Insomma l’Italia va a carbone, resta ferma all’età  giurassica dell’energia. E intanto il mondo si allontana. 
 

ROBERTO DELLA SETA
FRANCESCO FERRANTE

Ahmadinejad e Scajola quasi gemelli

“Il dubbio ci tormentava da tempo, oggi e’ diventato una certezza: dopo avere ascoltato l’intervento alla Conferenza di Copenhagen del presidente iraniano sul ‘diritto’ del suo Paese al nucleare, abbiamo avuto la prova definitiva che Ahmadinejad e il nostro ministro dello sviluppo economico Claudio Scajola, anche lui un fanatico dell’energia dell’atomo, sono ‘separati alla nascita’: entrambi sono fissati con le centrali nucleari, entrambi pensano che siano simbolo di progresso e di indipendenza nazionale. Per fortuna sono tra i pochi a pensarlo, la gran parte dei leader politici considera un pericolo il nucleare iraniano e una sciocchezza il nucleare civile come risposta al problema dei cambiamenti climatici”.
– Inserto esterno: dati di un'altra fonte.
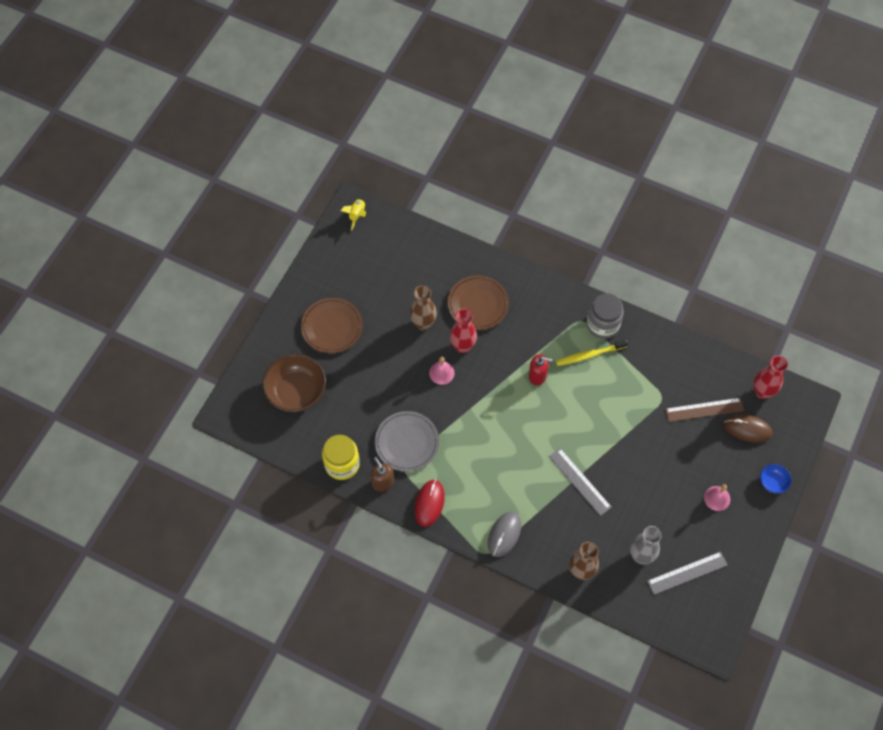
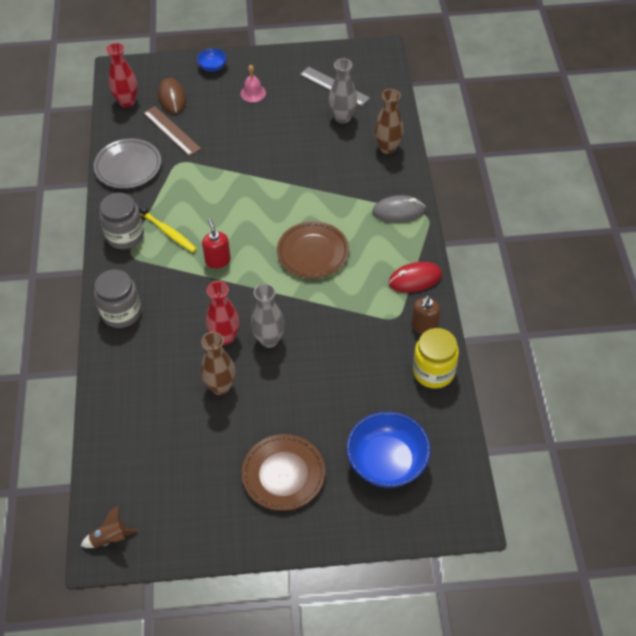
camera: 120 degrees left, 10 degrees down
brown bowl [262,354,326,412] -> blue bowl [347,412,431,488]
yellow rocket [340,198,366,231] -> brown rocket [81,505,138,548]
grey plate [375,411,439,472] -> grey plate moved to [94,139,161,189]
pink bell [429,357,454,385] -> grey vase [251,284,285,348]
brown plate [448,275,509,330] -> brown plate moved to [277,221,349,278]
grey ruler [549,448,612,516] -> none
none -> grey jar [94,269,141,328]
Ong espulse dalla Conferenza di Copenhagen, è il fallimento dell’onu e della politica

“Da oggi, dunque nelle ore decisive per l’esito della Conferenza di Copenhagen, le Ong sono state di fatto espulse dalla sede del vertice: appuntamenti previsti da mesi sono stati cancellati, migliaia di persone arrivate nella capitale danese a proprie spese non hanno potuto partecipare ai lavori delle decine di ‘side-events’ in programma. Questo fatto gravissimo è la negazione dei presupposti stessi dell’Onu e delle sue conferenze, e segna il fallimento della politica. Che speranze possono esserci di fermare i cambiamenti climatici, se i potenti del mondo vedono l’opinione pubblica e chi la rappresenta come un fastidio o peggio come un avversario?”. Da Copenhagen, i senatori del Pd Roberto Della Seta e Francesco Ferrante commentano così l’ulteriore stretta negli accessi alla Conferenza sul clima: “Mentre la polizia danese – affermano i due parlamentari ecodem – tratta da black-block migliaia di pacifici ragazzi venuti qui per seguire da vicino i negoziati sul global warming, oggi il centro congressi che ospita il summit è trasformato in un fortino, il che dà  una rappresentazione quasi plastica all’estraneità  dei decisori politici rispetto ai cittadini. Naturalmente, noi auspichiamo che l’arrivo dei leader mondiali a Copenaghen scongiuri il rischio di un nulla di fatto, ma in ogni caso resterà  la pessima prova offerta al mondo, e in particolare a tanti giovani presenti a Copenaghen, da quelle che dovrebbero essere, non  solo chiamarsi, ‘nazioni unite’”.